NUMBERS ANALYSED FOR PRIMARY OUTCOME
202,562 (>99.9%): 50,625 (>99.9%) MMS, 50,623 (>99.9%) USS, and 101,314 (>99.9%) C group.
OUTCOME
Women in MMS and USS groups underwent 345,570 and 327,775 annual screens between randomisation and 31 December 2011. At median follow-up of 16.3 (IQR 15.1-17.3) years, 2055 women developed ovarian or tubal cancer: 522 (1.0% of 50,625) MMS, 517 (1.0% of 50,623) USS, and 1016 (1.0% of 101314) in C group. Compared to the C group, in the MMS group, the incidence of Stage I/II disease was 39.2% (95% CI 16.1 to 66.9) higher and stage III/IV 10.2% (95% CI -21.3 to 2.4) lower. There was no difference in stage in the USS group. 1206 women died of the disease: 296 (0.6%) MMS, 291 (0.6%) USS, and 619 (0.6%) C group. There was no significant reduction in ovarian and tubal cancer deaths in either MMS (p = 0.580) or USS (p = 0.360) groups compared to the C group. Overall compliance with annual screening episode was 80.8% (345,570/420,047) in the MMS and 78.0% (327,775/420,047) in the USS group. For ovarian and tubal cancers diagnosed within one year of the last test in a screening episode, in the MMS group, the sensitivity, specificity and positive predictive values were 83.8% (95% CI 78.7 to 88.1), 99.8% (95% CI 99.8 to 99.9), and 28.8% (95% CI 25.5 to 32.2) and in the USS group, 72.2% (95% CI 65.9 to 78.0), 99.5% (95% CI 99.5 to 99.5), and 9.1% (95% CI 7.8 to 10.5) respectively. The final within-trial cost-effectiveness analysis was not undertaken as there was no mortality reduction. A bioresource (UKCTOCS Longitudinal Women's Cohort) of longitudinal outcome data and over 0.5 million serum samples including serial annual samples in women in the MMS group was established and to date has been used in many new studies, mainly focused on early detection of cancer.
HARMS
Both screening tests (venepuncture and TVS) were associated with minor complications with low (8.6/100,000 screens MMS; 18.6/100,000 screens USS) complication rates. Screening itself did not cause anxiety unless more intense repeat testing was required following abnormal screens. In the MMS group, for each screen-detected ovarian or tubal cancer, an additional 2.3 (489 false positives; 212 cancers) women in the MMS group had unnecessary false-positive (benign adnexal pathology or normal adnexa) surgery. Overall, 14 (489/345,572 annual screens) underwent unnecessary surgery per 10,000 screens. In the USS group, for each screen-detected ovarian or tubal cancer, an additional 10 (1630 false positives; 164 cancers) underwent unnecessary false-positive surgery. Overall, 50 (1630/327,775 annual screens) women underwent unnecessary surgery per 10,000 screens.
CONCLUSIONS
Population screening for ovarian and tubal cancer for average-risk women using these strategies should not be undertaken. Decreased incidence of Stage III/IV cancers during multimodal screening did not translate to mortality reduction.
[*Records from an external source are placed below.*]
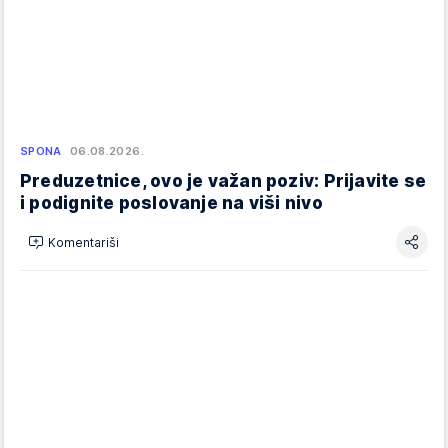
SPONA
06.08.2026.
Preduzetnice, ovo je važan poziv: Prijavite se
i podignite poslovanje na viši nivo
Komentariši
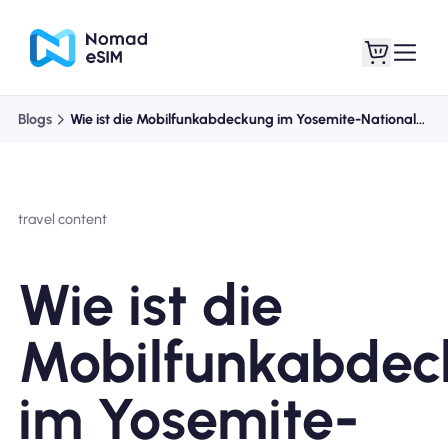
Blogs
Wie ist die Mobilfunkabdeckung im Yosemite-Nationalpark?
Anmelden /
Meine eSIMs
Registrieren
travel content
Wie ist die
Shop-Tarife
Mobilfunkabdec
im Yosemite-
Über eSIM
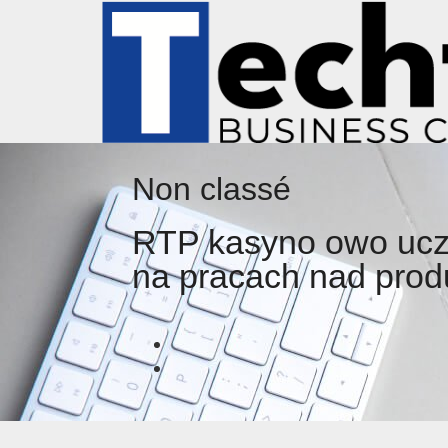
Non classé
RTP kasyno owo uczy
na pracach nad pro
Researchers should be cautious about using early stage as a surrogate outcome in screening trials. Meanwhile the bioresource provides a unique opportunity to evaluate early cancer detection tests.
FUNDING
Long-term follow-up UKCTOCS (2015-2020) - National Institute for Health and Care Research (NIHR HTA grant 16/46/01), Cancer Research UK, and The Eve Appeal. UKCTOCS (2001-2014) - Medical Research Council (MRC) (G9901012/G0801228), Cancer Research UK (C1479/A2884), and the UK Department of Health, with additional support from The Eve Appeal. Researchers at UCL were supported by the NIHR UCL Hospitals Biomedical Research Centre and by MRC Clinical Trials Unit at UCL core funding (MR_UU_12023).